- _RECORDS FOR THE TASK_
■ ■ ■ ■ ■ ■ ■
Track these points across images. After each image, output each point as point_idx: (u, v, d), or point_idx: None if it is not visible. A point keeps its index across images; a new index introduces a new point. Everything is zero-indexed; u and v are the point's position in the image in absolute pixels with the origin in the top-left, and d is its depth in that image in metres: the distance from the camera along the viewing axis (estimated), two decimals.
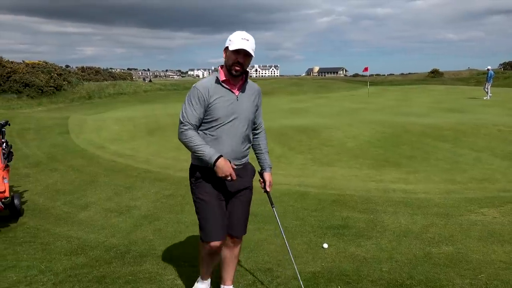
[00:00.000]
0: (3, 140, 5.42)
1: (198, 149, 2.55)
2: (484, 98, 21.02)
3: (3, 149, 5.22)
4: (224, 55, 2.66)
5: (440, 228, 4.48)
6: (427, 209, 5.15)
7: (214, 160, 2.53)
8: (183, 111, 2.60)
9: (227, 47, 2.62)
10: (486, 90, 21.75)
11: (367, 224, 4.67)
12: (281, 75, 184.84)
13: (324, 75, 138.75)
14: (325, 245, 4.05)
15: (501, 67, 59.45)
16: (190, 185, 2.79)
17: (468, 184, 6.22)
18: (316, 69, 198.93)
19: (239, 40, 2.57)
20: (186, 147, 2.61)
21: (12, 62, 28.85)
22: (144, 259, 3.88)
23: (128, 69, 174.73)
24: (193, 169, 2.74)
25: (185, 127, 2.58)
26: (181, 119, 2.60)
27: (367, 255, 3.84)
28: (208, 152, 2.54)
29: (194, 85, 2.60)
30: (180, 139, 2.62)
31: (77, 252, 4.06)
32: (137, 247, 4.18)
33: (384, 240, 4.20)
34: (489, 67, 22.83)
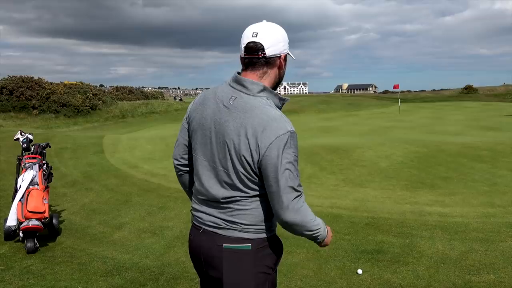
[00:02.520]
0: (44, 161, 5.64)
1: (313, 221, 1.74)
2: None
3: (44, 170, 5.43)
4: (282, 66, 1.79)
5: (480, 255, 4.31)
6: (466, 234, 4.98)
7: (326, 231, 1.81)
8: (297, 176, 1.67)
9: (287, 55, 1.81)
10: None
11: (402, 249, 4.55)
12: (310, 92, 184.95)
13: (353, 92, 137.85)
14: (360, 271, 3.97)
15: None
16: (270, 274, 1.77)
17: (509, 208, 5.97)
18: (345, 86, 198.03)
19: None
20: (299, 223, 1.67)
21: (51, 83, 30.21)
22: (177, 281, 3.91)
23: (159, 87, 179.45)
24: (274, 243, 1.79)
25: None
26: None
27: (403, 283, 3.74)
28: (320, 222, 1.78)
29: (292, 129, 1.65)
30: (300, 213, 1.66)
31: (113, 273, 4.14)
32: (170, 269, 4.23)
33: (421, 266, 4.08)
34: None
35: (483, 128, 15.48)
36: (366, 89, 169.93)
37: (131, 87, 47.58)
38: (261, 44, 1.69)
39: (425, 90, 78.00)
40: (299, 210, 1.65)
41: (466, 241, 4.72)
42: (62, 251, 4.86)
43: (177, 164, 1.98)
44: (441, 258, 4.26)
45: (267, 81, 1.75)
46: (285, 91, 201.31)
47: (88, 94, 30.46)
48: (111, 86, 48.94)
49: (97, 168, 10.20)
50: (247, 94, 1.69)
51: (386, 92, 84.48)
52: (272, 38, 1.72)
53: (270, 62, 1.73)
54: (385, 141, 11.96)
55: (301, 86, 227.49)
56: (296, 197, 1.64)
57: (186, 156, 1.93)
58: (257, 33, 1.71)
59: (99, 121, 28.21)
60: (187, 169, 1.97)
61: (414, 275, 3.88)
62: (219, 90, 1.77)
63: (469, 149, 10.28)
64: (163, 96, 58.11)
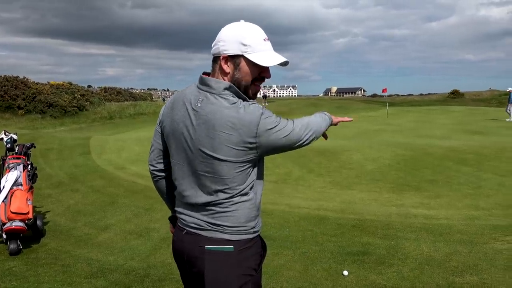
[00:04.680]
0: (28, 162, 5.56)
1: None
2: (507, 120, 20.65)
3: (28, 171, 5.35)
4: (225, 68, 1.67)
5: (464, 257, 4.36)
6: (450, 236, 5.03)
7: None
8: None
9: (240, 56, 1.66)
10: (508, 111, 21.39)
11: (388, 251, 4.58)
12: (299, 95, 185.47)
13: (342, 95, 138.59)
14: (345, 273, 3.99)
15: None
16: (253, 275, 1.74)
17: (492, 210, 6.06)
18: (334, 89, 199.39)
19: (266, 44, 1.70)
20: (316, 135, 1.89)
21: (37, 84, 29.79)
22: (162, 283, 3.89)
23: (148, 89, 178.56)
24: (257, 243, 1.80)
25: None
26: None
27: (388, 284, 3.77)
28: (320, 121, 2.00)
29: (261, 109, 1.65)
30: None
31: (97, 275, 4.09)
32: (156, 270, 4.19)
33: (405, 268, 4.11)
34: (510, 89, 22.47)
35: (469, 132, 15.70)
36: (355, 93, 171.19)
37: (120, 88, 47.17)
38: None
39: (412, 94, 78.71)
40: (308, 134, 1.76)
41: (451, 243, 4.77)
42: (46, 253, 4.79)
43: (153, 170, 1.93)
44: (425, 260, 4.30)
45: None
46: (274, 93, 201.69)
47: (75, 95, 30.13)
48: (99, 87, 48.49)
49: (83, 169, 10.09)
50: (213, 93, 1.64)
51: (374, 95, 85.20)
52: (218, 36, 1.68)
53: (216, 61, 1.70)
54: (373, 144, 12.05)
55: (291, 89, 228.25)
56: (297, 132, 1.70)
57: (161, 161, 1.89)
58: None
59: (86, 122, 27.90)
60: (163, 174, 1.92)
61: (399, 277, 3.91)
62: (188, 92, 1.72)
63: (455, 153, 10.41)
64: (152, 98, 57.77)
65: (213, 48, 1.70)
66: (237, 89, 1.66)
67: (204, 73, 1.74)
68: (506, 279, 3.78)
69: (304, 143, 1.77)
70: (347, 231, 5.30)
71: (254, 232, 1.75)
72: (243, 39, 1.64)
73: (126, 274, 4.12)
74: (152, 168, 1.92)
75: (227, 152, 1.60)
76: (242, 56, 1.65)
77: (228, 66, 1.67)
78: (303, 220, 5.79)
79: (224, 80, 1.67)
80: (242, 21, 1.69)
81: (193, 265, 1.73)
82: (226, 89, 1.63)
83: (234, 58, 1.66)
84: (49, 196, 7.56)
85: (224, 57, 1.66)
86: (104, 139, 15.89)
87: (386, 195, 7.18)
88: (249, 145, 1.60)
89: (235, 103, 1.61)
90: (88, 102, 30.83)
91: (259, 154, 1.66)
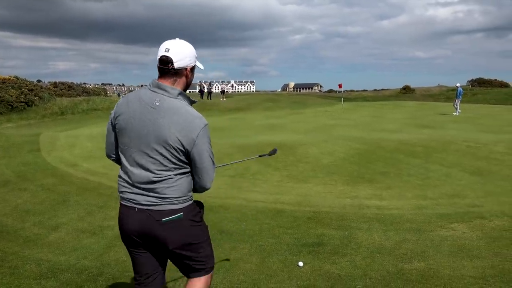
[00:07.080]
0: None
1: None
2: (454, 114, 21.75)
3: None
4: (189, 76, 2.28)
5: (412, 244, 4.57)
6: (400, 225, 5.25)
7: None
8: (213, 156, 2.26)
9: (193, 67, 2.32)
10: (456, 106, 22.51)
11: (341, 241, 4.72)
12: (257, 91, 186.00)
13: (300, 91, 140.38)
14: (301, 263, 4.07)
15: (469, 84, 61.63)
16: (201, 224, 2.37)
17: (439, 200, 6.38)
18: (292, 84, 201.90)
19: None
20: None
21: None
22: (117, 281, 3.80)
23: (103, 84, 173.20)
24: (196, 204, 2.37)
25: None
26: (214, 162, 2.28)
27: (341, 273, 3.88)
28: None
29: (207, 122, 2.19)
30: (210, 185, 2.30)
31: (47, 276, 3.94)
32: (110, 269, 4.09)
33: (358, 257, 4.25)
34: (458, 84, 23.66)
35: (419, 126, 16.38)
36: (312, 88, 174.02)
37: (71, 83, 45.38)
38: (171, 58, 2.16)
39: (367, 90, 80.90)
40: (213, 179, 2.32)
41: (400, 232, 4.98)
42: None
43: (112, 159, 2.47)
44: (377, 248, 4.47)
45: (179, 87, 2.22)
46: (232, 89, 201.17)
47: (23, 90, 28.66)
48: (49, 82, 46.40)
49: (32, 167, 9.65)
50: (169, 96, 2.16)
51: (330, 91, 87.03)
52: (179, 54, 2.17)
53: (178, 72, 2.20)
54: (329, 138, 12.32)
55: (249, 84, 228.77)
56: (211, 165, 2.25)
57: (116, 152, 2.39)
58: (169, 49, 2.16)
59: (36, 118, 26.64)
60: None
61: (352, 265, 4.04)
62: (142, 94, 2.21)
63: (405, 146, 10.85)
64: (106, 93, 56.04)
65: (177, 63, 2.17)
66: (185, 94, 2.23)
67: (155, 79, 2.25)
68: (450, 264, 4.00)
69: (205, 162, 2.22)
70: (303, 223, 5.41)
71: (191, 197, 2.29)
72: (195, 52, 2.27)
73: (78, 273, 3.99)
74: (112, 158, 2.45)
75: (176, 141, 2.11)
76: (195, 64, 2.30)
77: (191, 74, 2.28)
78: (260, 214, 5.84)
79: (180, 84, 2.23)
80: (178, 39, 2.23)
81: (153, 235, 2.19)
82: (179, 94, 2.19)
83: (193, 67, 2.30)
84: None
85: (191, 68, 2.26)
86: (55, 136, 15.27)
87: (341, 187, 7.37)
88: (190, 140, 2.12)
89: (189, 106, 2.19)
90: (38, 97, 29.45)
91: (190, 150, 2.15)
■ ■ ■ ■ ■ ■ ■
- _EXERCISE REQUIREMENTS_
In the entries above, the lines from the one bearing "25: (185, 127, 2.58)" up to and including the one bearing "34: (489, 67, 22.83)" should be transcribed exactly; no other line is wanted.

- _WRITTEN RESPONSE_
25: (185, 127, 2.58)
26: (181, 119, 2.60)
27: (367, 255, 3.84)
28: (208, 152, 2.54)
29: (194, 85, 2.60)
30: (180, 139, 2.62)
31: (77, 252, 4.06)
32: (137, 247, 4.18)
33: (384, 240, 4.20)
34: (489, 67, 22.83)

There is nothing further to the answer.